I've had a thing about birds lately...little songbirds. And in a spring snow, the songbirds seem - defiantly - to come out louder and in greater numbers of a morning. So I strapped on my big zoom lens, the one I haven't used in months, and started shooting. In my bare feet. In my pajamas. From the cold cement of the front stoop.

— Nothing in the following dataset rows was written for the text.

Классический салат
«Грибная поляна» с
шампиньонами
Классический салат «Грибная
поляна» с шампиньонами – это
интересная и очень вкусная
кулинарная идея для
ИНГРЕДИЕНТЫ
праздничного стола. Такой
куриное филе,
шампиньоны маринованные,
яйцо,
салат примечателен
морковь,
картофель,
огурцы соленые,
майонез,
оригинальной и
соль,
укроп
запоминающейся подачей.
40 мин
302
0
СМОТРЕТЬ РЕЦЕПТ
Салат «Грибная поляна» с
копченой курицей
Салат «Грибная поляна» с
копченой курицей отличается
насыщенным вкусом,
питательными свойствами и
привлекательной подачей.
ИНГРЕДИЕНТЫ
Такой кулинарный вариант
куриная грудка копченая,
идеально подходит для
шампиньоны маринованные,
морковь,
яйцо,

It was worth it though, don't you think?
The light, the bright breasts of the birds, the snow on the already-leafing branches of our apple tree...
This is the forlorn look on QQ's face when Mommy is outside and she's in.

Robin Redbreast.

An afternoon stroll

On a recent warm afternoon, before the latest return of winter, QQ and I went for a stroll around the neighborhood.
It was a beautiful day, and hot enough even this close to sunset that, when we came across a little girl in cowboy boots with a lemonade stand, we were thrilled.
I think I have waited for years for an excuse to stop at a lemonade stand on a street corner of a lazy afternoon. QQ was the perfect excuse!
I love this red house. Someday, maybe, a red house would be nice!


4/27/09

Spring, or winter?

We have been teased with little bouts of spring, followed by repeated, heavy, punishing reprieves of winter for what feels like months now.
And yes.
It snowed again.
Last night.
Five or six inches.
On all my pretty flower boxes.
This time, the weather channels didn't even have it on the radar.
So it's been a little tricky to juggle QQ's wardrobe so as to keep her comfortable through the climate's mood changes. QQ gets chilled easily, fast and without warning.
As you can see, a few trees did manage to put forth a few lovely blossoms. But these are closeups, and the bloom is very sparse.
If you could have seen this very same tree last year, you would have been amazed at the difference, the full, blousy luxuriance of bloom that covered it like icing on a wedding cake.
Still, when the sun shines and warms the ground, the neighborhood still manages to look almost springlike.
A sleepy QQ (I took her out a little to close to naptime) contemplating her first dandelion.



A neighbor's tulips poking through the snow. This is what my poor red tulips look like this morning.